▶ **Selection**

────────

In this paper, we perform profiling of quantum circuits by focusing on interaction-graph properties and their relation to quantum circuit mapping. To that purpose, we took input from graph theory and analyzed qubit interaction graphs based on metrics described in Hernández and Mieghem (2011) with a focus on those that are relevant to the mapping problem.

Quantum circuit profiling in our work consists of the following steps:

  1. 1.

    Benchmark collection—collecting benchmarks (quantum circuits) from various sources, translating them to the same quantum language, and extracting their interaction graphs (Section 4).

  2. 2.

    Parameter selection and extraction—choosing and extracting graph-theory-based parameters from the qubit interaction graph that are relevant to the mapping of quantum circuits.

  3. 3.

    Benchmark clustering—clustering benchmarks based on their size- and interaction graph-related parameters.

After performing these steps, we compiled the quantum circuits using OpenQL (Khammassi et al. 2021) and analyzed the relation between their performance and extracted parameters, as well as clusters (Sections 4 and 5).

────────

▶ **Short problem A**
Can you sum up the passage on quantum circuit profiling in two sentences?
▶ **Short problem B**
Will you rewrite the passage on quantum circuit profiling, beginning at the words "Benchmark collection—collecting benchmarks" and stopping after "of quantum circuits.", with "programming language" put in place of "quantum language"?
▶ **Short problem C**
Could you carry on the passage on quantum circuit profiling from the point where it stops?

▶ **Given data**
────────

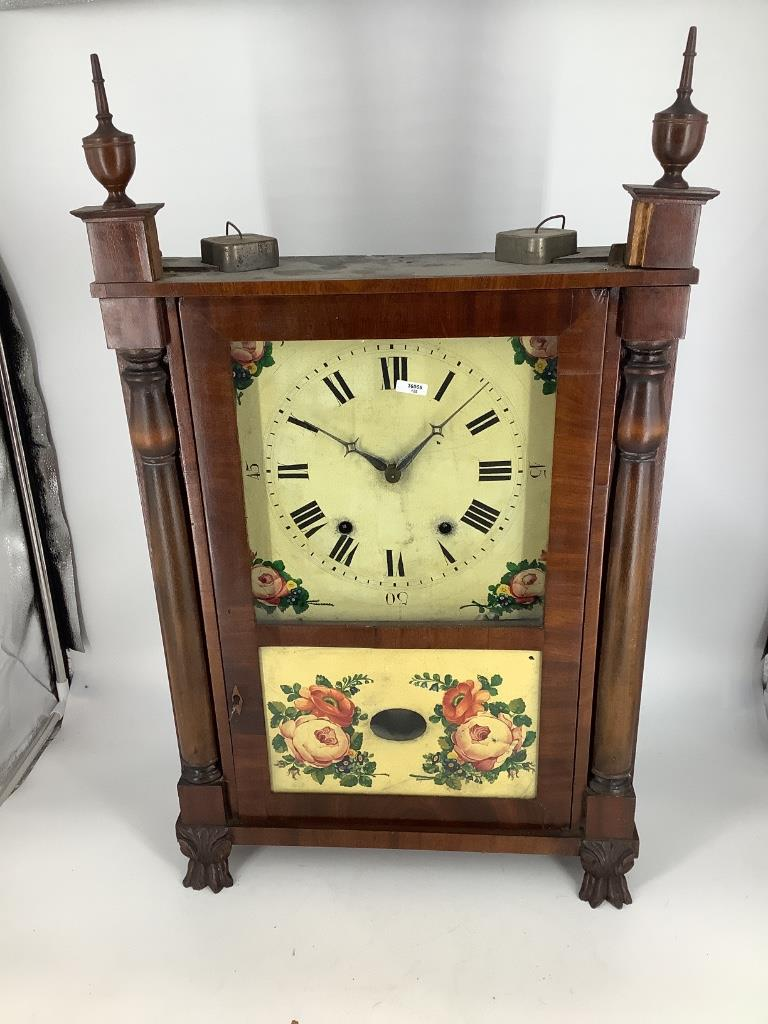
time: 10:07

────────

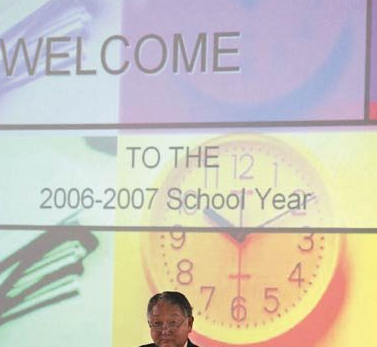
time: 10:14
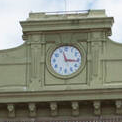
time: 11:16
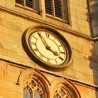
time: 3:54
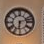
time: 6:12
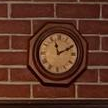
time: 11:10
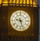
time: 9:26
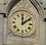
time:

────────

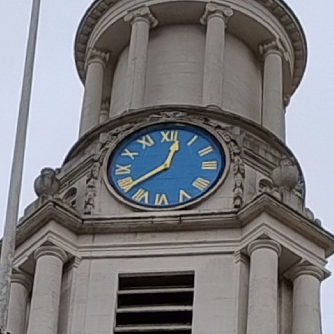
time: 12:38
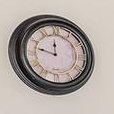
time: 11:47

────────

▶ **Written reply A**
The passage profiles quantum circuits by analyzing their qubit interaction graphs with graph-theory metrics from Hernández and Mieghem (2011), focusing on those relevant to the mapping problem. The profiling consists of collecting benchmarks and extracting their interaction graphs, selecting and extracting mapping-relevant graph parameters, and clustering the benchmarks; the circuits were then compiled with OpenQL, and their performance was analyzed in relation to the parameters and clusters.

▶ **Written reply B**
Benchmark collection—collecting benchmarks (quantum circuits) from various sources, translating them to the same programming language, and extracting their interaction graphs (Section 4).

  2. 2.

    Parameter selection and extraction—choosing and extracting graph-theory-based parameters from the qubit interaction graph that are relevant to the mapping of quantum circuits.

▶ **Written reply C**
3.2 Parameter selection for quantum algorithm profiling

There exists a vast amount of metrics used for describing graphs, which can be classified into different groups and classes. However, not all of these metrics are relevant to our goal in terms of qubit interaction graph analysis. After thoroughly investigating all metrics described in Hernández and Mieghem (2011), we chose those that are key for the circuit mapping problem. These metrics, when calculated from the qubit interaction graphs, should represent features of quantum circuits that have a correlation with the mapping performance metrics (e.g., number of SWAPS). For instance, the node degree distribution is a relevant metric as it defines the connectivity of the graph (i.e., density of qubit interactions). The more connected the graph, the higher the node degrees. In case there is an all-to-all connected interaction graph, all degrees would be \(n-1,(n\) being the number of qubits) and that graph would be more challenging to map onto limited connectivity device topologies, which would result in the insertion of a higher number of additional SWAP gates. Table 1 shows the selected metrics subset and how they relate to the quantum circuit mapping process.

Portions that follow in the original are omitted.